■ Task brief ■
What lines in the records below contain the string "fgcd"? Copy every one.
________________________________________
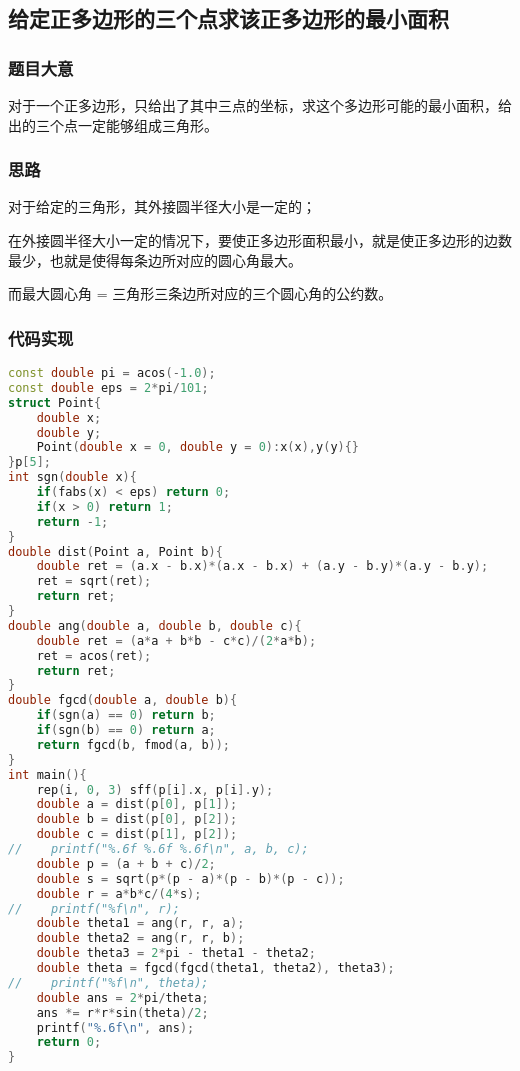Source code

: \subsection{给定正多边形的三个点求该正多边形的最小面积}

\subsubsection{题目大意}


对于一个正多边形，只给出了其中三点的坐标，求这个多边形可能的最小面积，给出的三个点一定能够组成三角形。

\subsubsection{思路}

对于给定的三角形，其外接圆半径大小是一定的；

在外接圆半径大小一定的情况下，要使正多边形面积最小，就是使正多边形的边数最少，也就是使得每条边所对应的圆心角最大。

而最大圆心角 = 三角形三条边所对应的三个圆心角的公约数。

\subsubsection{代码实现}

\begin{lstlisting}[language=C++]
const double pi = acos(-1.0);
const double eps = 2*pi/101;
struct Point{
    double x;
    double y;
    Point(double x = 0, double y = 0):x(x),y(y){}
}p[5];
int sgn(double x){
    if(fabs(x) < eps) return 0;
    if(x > 0) return 1;
    return -1;
}
double dist(Point a, Point b){
    double ret = (a.x - b.x)*(a.x - b.x) + (a.y - b.y)*(a.y - b.y);
    ret = sqrt(ret);
    return ret;
}
double ang(double a, double b, double c){
    double ret = (a*a + b*b - c*c)/(2*a*b);
    ret = acos(ret);
    return ret;
}
double fgcd(double a, double b){
    if(sgn(a) == 0) return b;
    if(sgn(b) == 0) return a;
    return fgcd(b, fmod(a, b));
}
int main(){
    rep(i, 0, 3) sff(p[i].x, p[i].y);
    double a = dist(p[0], p[1]);
    double b = dist(p[0], p[2]);
    double c = dist(p[1], p[2]);
//    printf("%.6f %.6f %.6f\n", a, b, c);
    double p = (a + b + c)/2;
    double s = sqrt(p*(p - a)*(p - b)*(p - c));
    double r = a*b*c/(4*s);
//    printf("%f\n", r);
    double theta1 = ang(r, r, a);
    double theta2 = ang(r, r, b);
    double theta3 = 2*pi - theta1 - theta2;
    double theta = fgcd(fgcd(theta1, theta2), theta3);
//    printf("%f\n", theta);
    double ans = 2*pi/theta;
    ans *= r*r*sin(theta)/2;
    printf("%.6f\n", ans);
    return 0;
}
\end{lstlisting}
________________________________________
■ Solution for this problem ■
double fgcd(double a, double b){
    return fgcd(b, fmod(a, b));
    double theta = fgcd(fgcd(theta1, theta2), theta3);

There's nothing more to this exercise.